For the Good of Occidental

By Dick Anderson

The comprehensive campaign marks a major step forward to ensure Oxy’s sustainability

The Oxy Campaign For Good—which you’ll be hearing a lot about over the next few years—can be interpreted a number of ways. “ ‘For Good’ can mean what is right, what is appropriate, what should be,” said trustee Dave Anderson ’63, who provided the lead gift for the Anderson Center for Environmental Sciences currently under construction. “But ‘For Good’ also means permanent—for good. This campaign is a major step forward into making Oxy a sustainable institution for the future. And it’s critically important that we all come together and make that happen.”

Anderson’s remarks capped the daylong Campaign Leadership Summit at Occidental on May 18—a day that began with a session on storytelling led by communications expert Andy Goodman in which participants were asked to tell their own Oxy story in a two-minute narrative. An Oxy education “changes your life—it certainly changed mine,” said Anderson, who enrolled at Occidental two months after his mother died following a long battle with cancer. “She had been incredibly strong in her belief in wanting to continue to live. And she essentially lived until I graduated from high school. And so I arrived on the Oxy campus, very lost and very much not knowing where I was going or what I was going to encounter here. Would this be a positive experience? Would I even last?

“And I remember one of my first courses was an English literature writing course—one of those 101-required courses that Oxy had in those days. And we had our first writing requirement a month or two into the class.”

When Anderson got his paper back, “it had a C-minus. … What do you do with a C-minus?” He started talking to his professor, who became one of his mentors at the College, “and I later found out that he gave everyone a C-minus on that exam. That was his introduction to Oxy.”

Other speakers at the launch of the public phase of the campaign included trustee Maureen Halperin, mother of Sara Ruth Halperin ’16. She recalled how her daughter, a critical theory and social justice major, landed multiple internships in the music industry—most notably a yearlong internship with Ian Montone ’89 at his management company, Monotone. “Occidental supported my daughter to translate her education into real-world work experience. The Hameetman Career Center is essential to students like Sara Ruth precisely because it helps provide those connections and resources.”

Halperin added that her family makes Occidental a philanthropic priority “so other students can access opportunities similar to those of my daughter and to many of you—opportunities that Oxy graduates can in turn carry forward as they go out into the world and flourish.”

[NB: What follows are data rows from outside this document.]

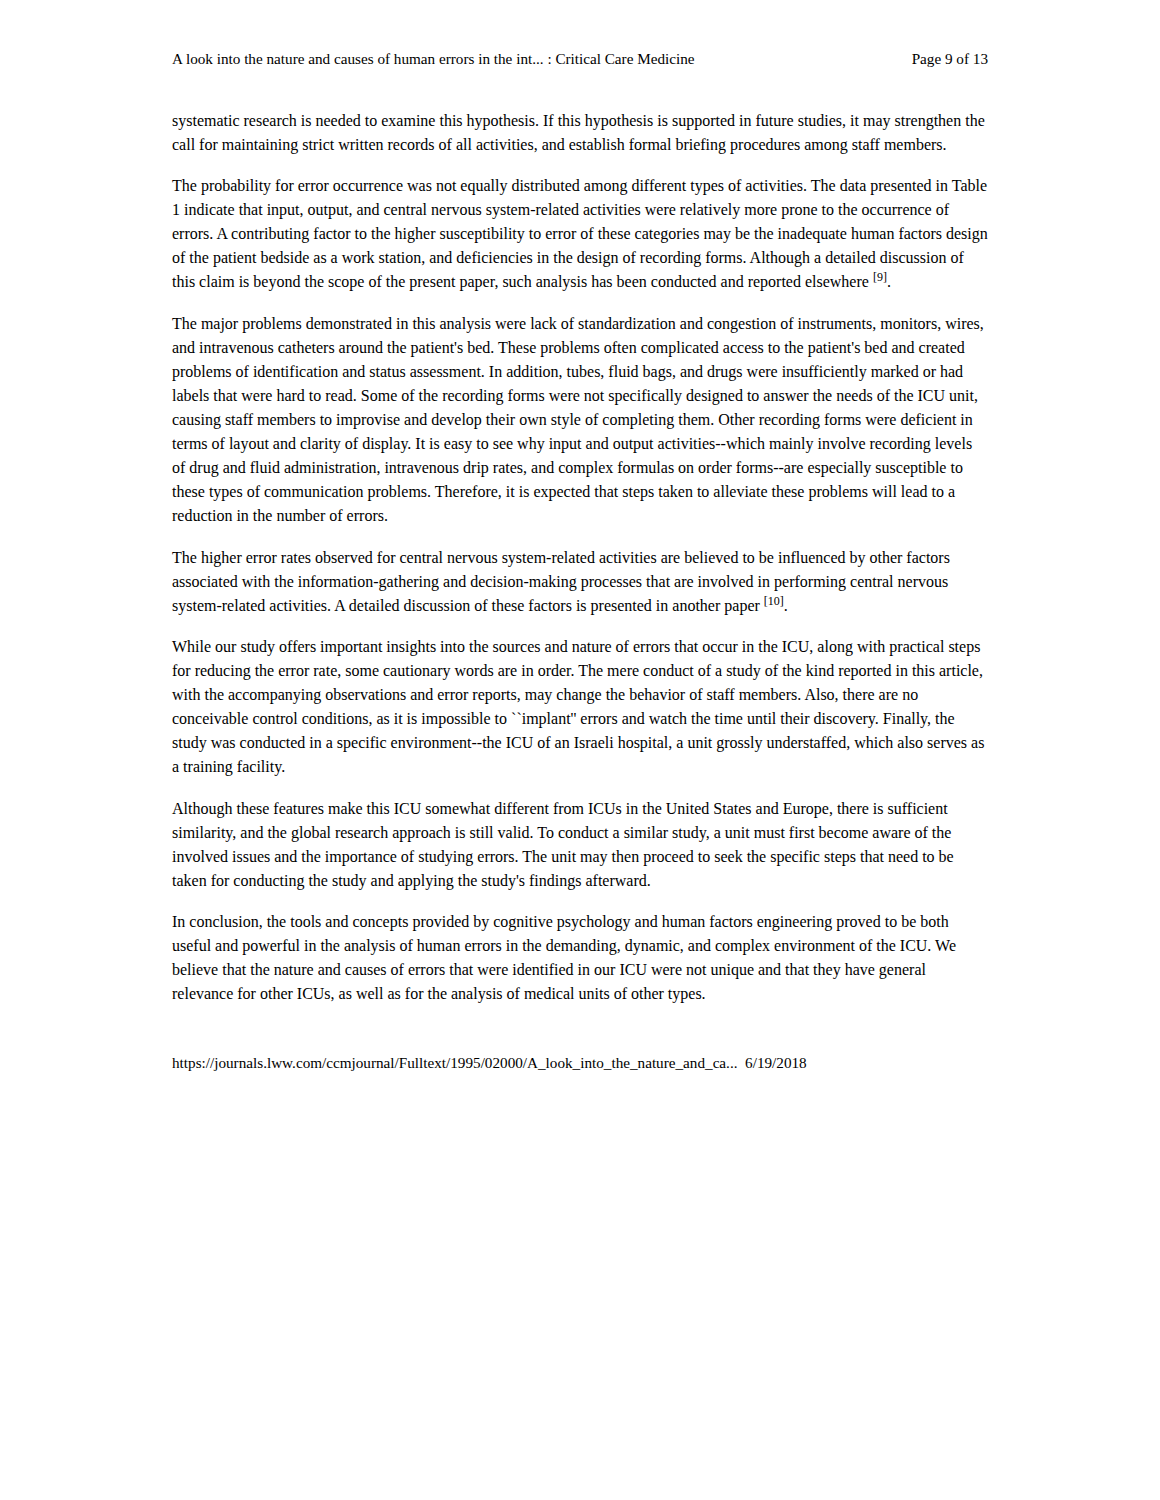A look into the nature and causes of human errors in the int... : Critical Care Medicine
Page 9 of 13
systematic research is needed to examine this hypothesis. If this hypothesis is supported in future studies, it may strengthen the call for maintaining strict written records of all activities, and establish formal briefing procedures among staff members.
The probability for error occurrence was not equally distributed among different types of activities. The data presented in Table 1 indicate that input, output, and central nervous system-related activities were relatively more prone to the occurrence of errors. A contributing factor to the higher susceptibility to error of these categories may be the inadequate human factors design of the patient bedside as a work station, and deficiencies in the design of recording forms. Although a detailed discussion of this claim is beyond the scope of the present paper, such analysis has been conducted and reported elsewhere [9].
The major problems demonstrated in this analysis were lack of standardization and congestion of instruments, monitors, wires, and intravenous catheters around the patient's bed. These problems often complicated access to the patient's bed and created problems of identification and status assessment. In addition, tubes, fluid bags, and drugs were insufficiently marked or had labels that were hard to read. Some of the recording forms were not specifically designed to answer the needs of the ICU unit, causing staff members to improvise and develop their own style of completing them. Other recording forms were deficient in terms of layout and clarity of display. It is easy to see why input and output activities--which mainly involve recording levels of drug and fluid administration, intravenous drip rates, and complex formulas on order forms--are especially susceptible to these types of communication problems. Therefore, it is expected that steps taken to alleviate these problems will lead to a reduction in the number of errors.
The higher error rates observed for central nervous system-related activities are believed to be influenced by other factors associated with the information-gathering and decision-making processes that are involved in performing central nervous system-related activities. A detailed discussion of these factors is presented in another paper [10].
While our study offers important insights into the sources and nature of errors that occur in the ICU, along with practical steps for reducing the error rate, some cautionary words are in order. The mere conduct of a study of the kind reported in this article, with the accompanying observations and error reports, may change the behavior of staff members. Also, there are no conceivable control conditions, as it is impossible to ``implant'' errors and watch the time until their discovery. Finally, the study was conducted in a specific environment--the ICU of an Israeli hospital, a unit grossly understaffed, which also serves as a training facility.
Although these features make this ICU somewhat different from ICUs in the United States and Europe, there is sufficient similarity, and the global research approach is still valid. To conduct a similar study, a unit must first become aware of the involved issues and the importance of studying errors. The unit may then proceed to seek the specific steps that need to be taken for conducting the study and applying the study's findings afterward.
In conclusion, the tools and concepts provided by cognitive psychology and human factors engineering proved to be both useful and powerful in the analysis of human errors in the demanding, dynamic, and complex environment of the ICU. We believe that the nature and causes of errors that were identified in our ICU were not unique and that they have general relevance for other ICUs, as well as for the analysis of medical units of other types.
https://journals.lww.com/ccmjournal/Fulltext/1995/02000/A_look_into_the_nature_and_ca... 6/19/2018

She was joined on stage by Occidental Board of Governors President-elect Tuan Ngo ’07, who was born in Vietnam “to parents who had at most an elementary school education and they had parents who were farmers. Growing up in America,” he told the gathering, “I held tight to our collective dream that education will lift us from despair and put us on a path to a better life.

“Obtaining a prestigious liberal arts education for those without means is often an illusory dream, because the cost of providing a quality education put it out of reach for many families like mine,” added Ngo, who majored in diplomacy and world affairs. “Oxy believed in me and invested in my future.”

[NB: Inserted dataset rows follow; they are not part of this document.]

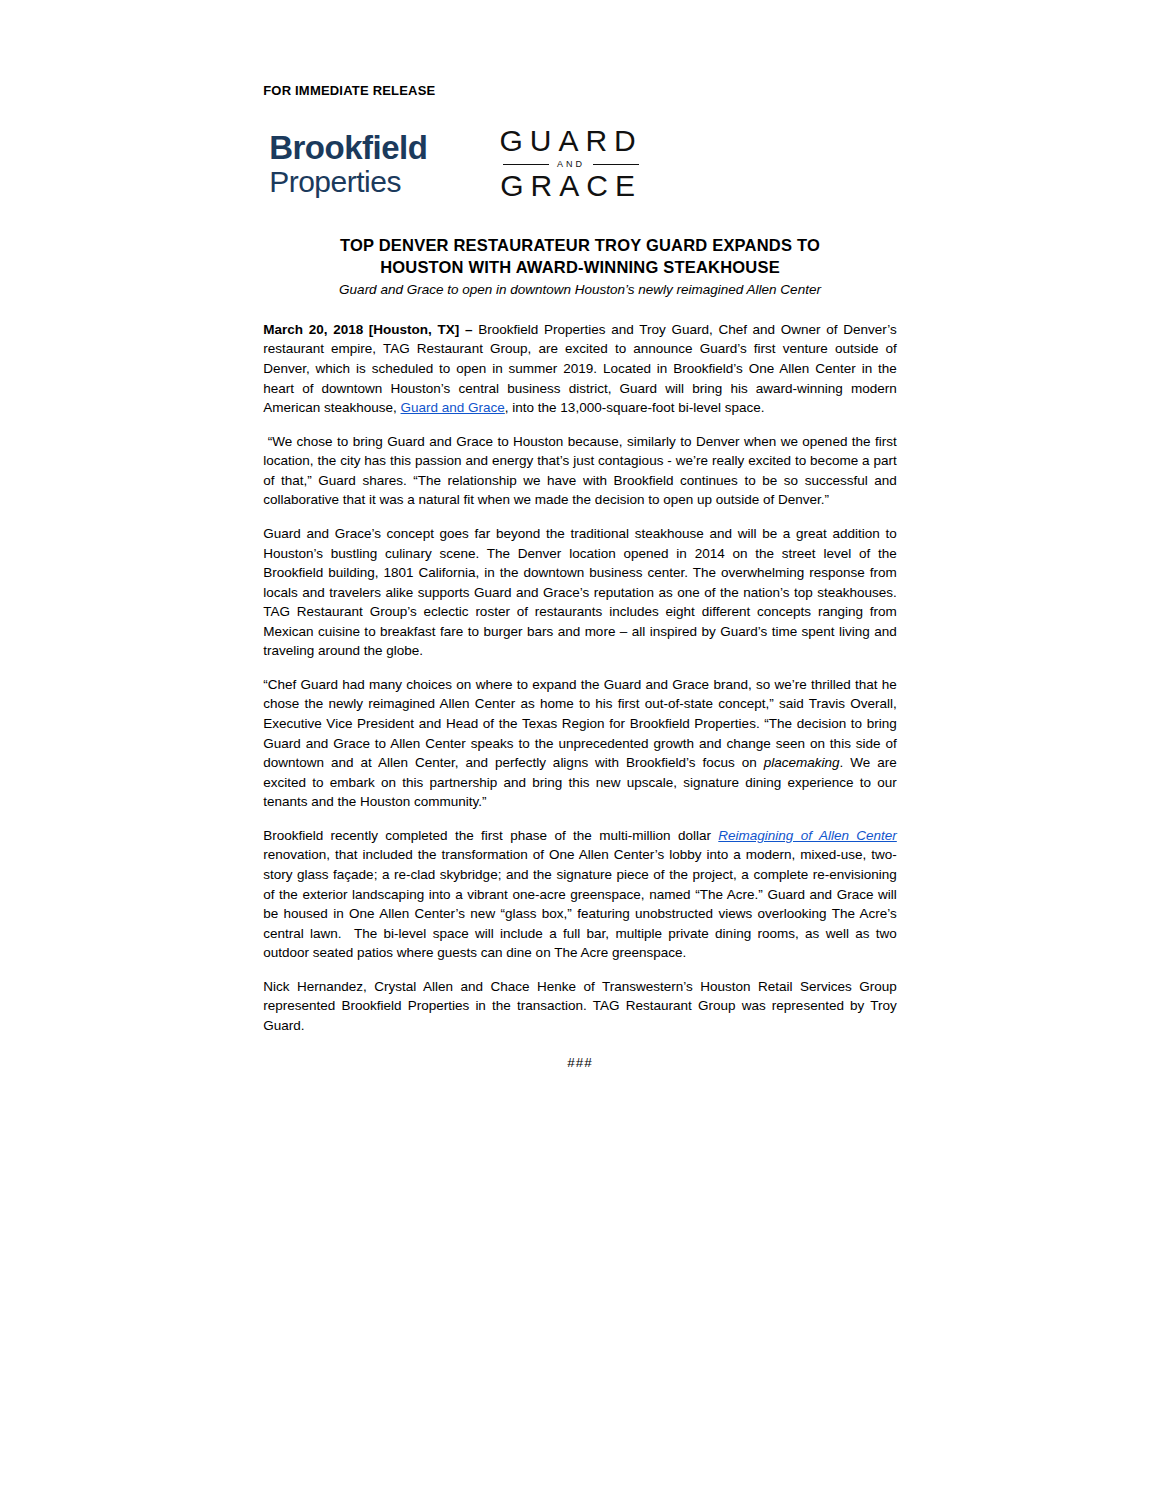FOR IMMEDIATE RELEASE
Brookfield Properties
GUARD
AND
GRACE
TOP DENVER RESTAURATEUR TROY GUARD EXPANDS TO
HOUSTON WITH AWARD-WINNING STEAKHOUSE
Guard and Grace to open in downtown Houston’s newly reimagined Allen Center
March 20, 2018 [Houston, TX] – Brookfield Properties and Troy Guard, Chef and Owner of Denver’s restaurant empire, TAG Restaurant Group, are excited to announce Guard’s first venture outside of Denver, which is scheduled to open in summer 2019. Located in Brookfield’s One Allen Center in the heart of downtown Houston’s central business district, Guard will bring his award-winning modern American steakhouse, Guard and Grace, into the 13,000-square-foot bi-level space.
“We chose to bring Guard and Grace to Houston because, similarly to Denver when we opened the first location, the city has this passion and energy that’s just contagious - we’re really excited to become a part of that,” Guard shares. “The relationship we have with Brookfield continues to be so successful and collaborative that it was a natural fit when we made the decision to open up outside of Denver.”
Guard and Grace’s concept goes far beyond the traditional steakhouse and will be a great addition to Houston’s bustling culinary scene. The Denver location opened in 2014 on the street level of the Brookfield building, 1801 California, in the downtown business center. The overwhelming response from locals and travelers alike supports Guard and Grace’s reputation as one of the nation’s top steakhouses. TAG Restaurant Group’s eclectic roster of restaurants includes eight different concepts ranging from Mexican cuisine to breakfast fare to burger bars and more – all inspired by Guard’s time spent living and traveling around the globe.
“Chef Guard had many choices on where to expand the Guard and Grace brand, so we’re thrilled that he chose the newly reimagined Allen Center as home to his first out-of-state concept,” said Travis Overall, Executive Vice President and Head of the Texas Region for Brookfield Properties. “The decision to bring Guard and Grace to Allen Center speaks to the unprecedented growth and change seen on this side of downtown and at Allen Center, and perfectly aligns with Brookfield’s focus on placemaking. We are excited to embark on this partnership and bring this new upscale, signature dining experience to our tenants and the Houston community.”
Brookfield recently completed the first phase of the multi-million dollar Reimagining of Allen Center renovation, that included the transformation of One Allen Center’s lobby into a modern, mixed-use, two-story glass façade; a re-clad skybridge; and the signature piece of the project, a complete re-envisioning of the exterior landscaping into a vibrant one-acre greenspace, named “The Acre.” Guard and Grace will be housed in One Allen Center’s new “glass box,” featuring unobstructed views overlooking The Acre’s central lawn. The bi-level space will include a full bar, multiple private dining rooms, as well as two outdoor seated patios where guests can dine on The Acre greenspace.
Nick Hernandez, Crystal Allen and Chace Henke of Transwestern’s Houston Retail Services Group represented Brookfield Properties in the transaction. TAG Restaurant Group was represented by Troy Guard.
###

“Though Oxy has many idiosyncrasies, I think our most unique is the culture of care, our tendency to reach out,” said Jordan Walker ’21, an economics major from Jamaica, N.Y. “I know that someone on campus always has my back … from Jenny in the Marketplace telling me to eat, to Georgina in Facilities, who always gives the warmest smile every morning before class.”

To be an Oxy student “is to be capable of amazing things like undergraduate research, studying abroad, and investment management,” added Walker, who is currently president of the Blyth Fund as well as ASOC vice president of finance. “It drives Oxy’s uniqueness amongst other liberal arts schools and pushes me to take advantage of all that Oxy has to offer.”

In his remarks, President Jonathan Veitch called upward mobility “nothing less than the promise of the American Dream. It is the invitation our country holds out to its most talented young people, no matter what their circumstances —an invitation that says to them that you will have the opportunity to go as far as your talents will take you. Upward mobility is the glue of our democracy and the guarantor of our freedom.” He concluded: “I believe in the power and value of a liberal arts education to change lives. I believe in this community, in this institution, your alma mater. That’s why this campaign is so important. I think it’s worth investing in, don’t you? Thank you for your commitment to helping move Occidental forward—for good.”